Information Security Management

Governance and accountability

The EDP Group considers information security a fundamental element of operational continuity and trust with stakeholders. Information security management is supported by a governance and accountability model that clearly defines roles and responsibilities across the organisation.
Operational responsibilities for managing and protecting information assets are embedded within business and support functions. Specialised functions provide oversight, guidance and coordination on information security, risk management and compliance matters.
Independent assurance is provided through internal audit activities, which periodically assess the adequacy and effectiveness of information security controls and governance arrangements.

Information security documentation framework
The EDP Group’s information security management is supported by a structured documentation framework that defines principles, requirements and controls across the organisation.

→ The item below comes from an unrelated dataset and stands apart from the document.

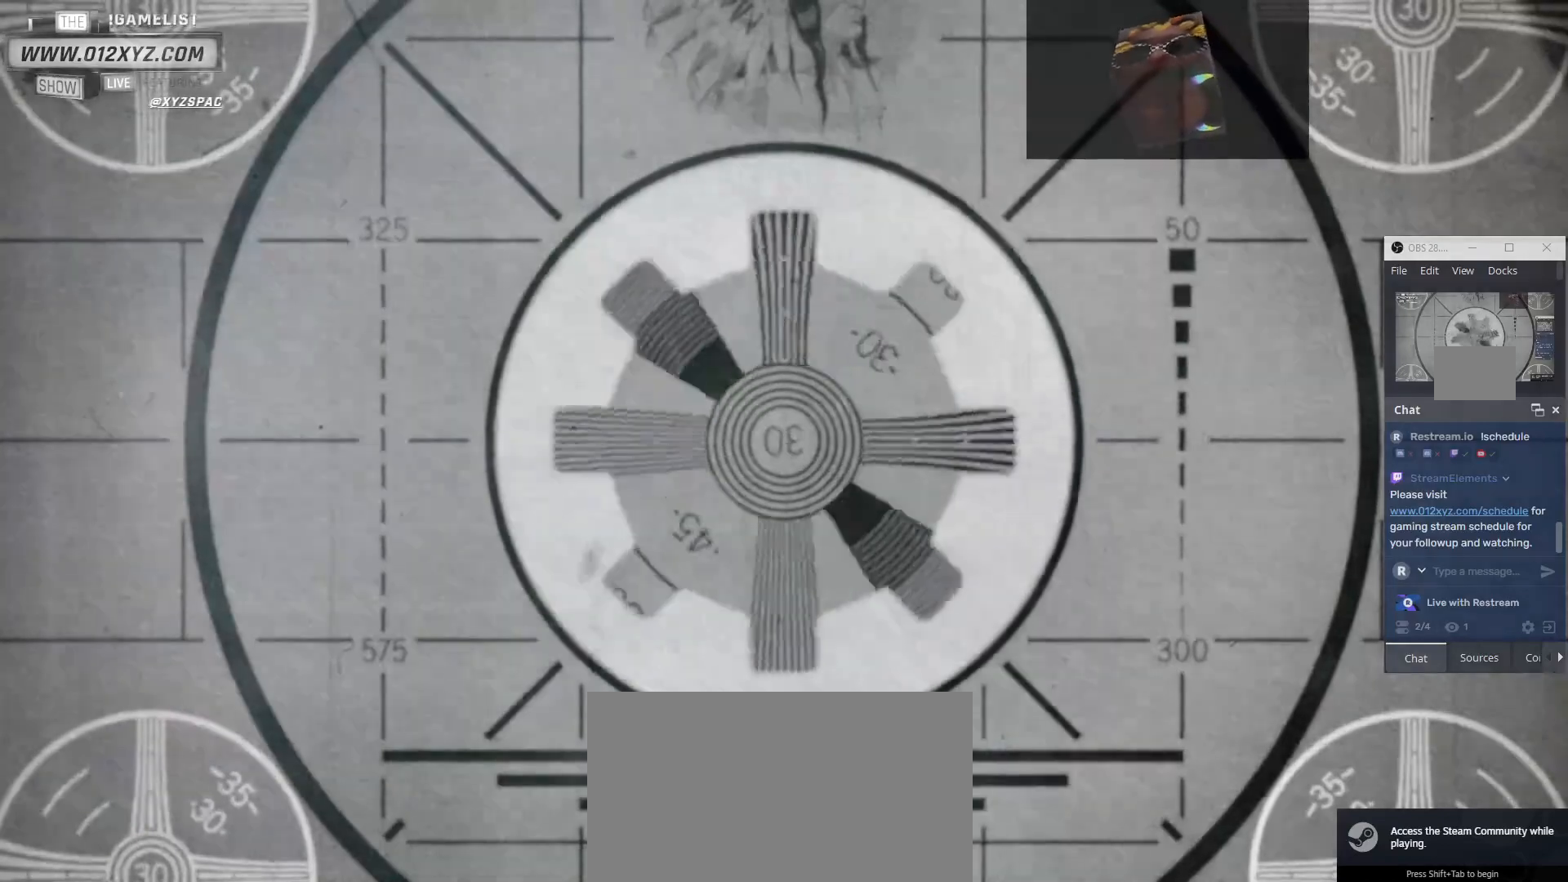
{"keys": [], "mouse": ["left"], "events": [[367, "mouse_left", "down"]]}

This framework aligns strategic direction, tactical requirements and operational execution, supporting consistency with the Group’s information security and business continuity practices.
At the strategic level, corporate policies establish the Group’s objectives and commitments for information security, secure development, data protection and the protection of information throughout its lifecycle.
At the tactical level, standards translate these principles into enforceable requirements covering key domains such as governance, asset and access management, secure operations, incident management, business continuity, supplier security, monitoring, cryptography, vulnerability management and compliance.
At the operational level, formal processes support the day-to-day implementation of information security practices across Information Technology (IT) and Operational Technology (OT) environments, including risk management, incident response, identity and access management, security monitoring, continuity and disaster recovery, change and asset management, compliance monitoring and external evaluations.

Information security capabilities and operating model
Information security is supported by a structured set of capabilities that enable the prevention, detection and response to information security risks across the organisation.
These capabilities are embedded within business and support functions and aligned with the Group’s governance and accountability model. They are underpinned by the information security documentation framework, ensuring consistent implementation, monitoring and review.
As part of this operating model, the EDP Group performs the ongoing monitoring of cybersecurity threats and ensures the coordinated response and mitigation of information security incidents, in alignment with the Group’s information security management framework and governance arrangements, with board-level oversight through the Financial Matters Committee of the General and Supervisory Board.

Continuity of information systems
The EDP Group maintains measures to support the continuity of critical information systems in the event of cyber incidents or other disruptive scenarios.
These measures include information security‑related business continuity arrangements and the regular execution of disaster recovery exercises to validate recovery capabilities.

Identification and management of information security risks
The EDP Group adopts a proactive approach to identifying, assessing and managing information security risks.
This includes ongoing vulnerability analysis and management activities designed to reduce exposure to threats and support the continuous improvement of cybersecurity controls. These activities cover both IT and OT environments, reflecting the Group’s integrated approach to information security risk management.

Assurance and internal control environment
Information security is subject to the Group’s internal control and assurance framework.
Internal audit and review activities assess the adequacy and effectiveness of information security controls, including adherence to internal policies, standards and normative requirements.

Independent certification and external assurance
The EDP Group complements internal assurance mechanisms with independent external certification.
EDP, S.A. is certified according to ISO/IEC 27001:2022 for the management and operation of the EDP Group’s Global Security Operations Center (EDP Global SOC), which operates on a 24‑hour, 7‑day basis.
The certification (certificate number PT19/06879) is issued by “SGS ICS – Serviços Internacionais de Certificação, Lda.”, an IPAC‑accredited certification body, and covers the management and operation of the Global SOC performed by the SOC Iberia and SOC South America teams across the regions where the EDP Group operates.
The certified scope includes real‑time security monitoring, information security incident management, security vulnerability management and threat intelligence management services, in accordance with ISO/IEC 27001:2022 requirements and the applicable Statement of Applicability.
The validity of the certification can be independently verified through the SGS Certified Client Directory.

Reporting culture and incident escalation
Information security is a shared responsibility across the organisation. Employees are expected to report potential information security incidents, identified vulnerabilities or suspicious activities through established internal reporting and escalation mechanisms. These expectations are aligned with the Group’s Code of Ethics, reinforcing individual accountability and a culture of integrity across the organisation.

Awareness, training and workforce engagement
The Group promotes information security awareness through training and engagement initiatives that strengthen employees’ understanding of cybersecurity risks and their individual responsibilities. These initiatives are supported by a formal cybersecurity knowledge and awareness management process, ensuring consistency, measurement and continuous improvement of the security culture across the organisation.

Transparency on information security incidents and personal data breaches
Public disclosures on information security incidents are made in line with applicable requirements and internal governance practices, using aggregate information where appropriate. 
In 2025, EDP Group entities reported zero (0) personal data breaches requiring notification to supervisory authorities, as no situations were identified that were likely to result in a risk to data subjects. This information is disclosed in the EDP Group’s Integrated Annual Report 2025.
This information security management framework is reviewed and maintained on an ongoing basis to ensure continued alignment with the Group’s governance, operational practices and assurance mechanisms.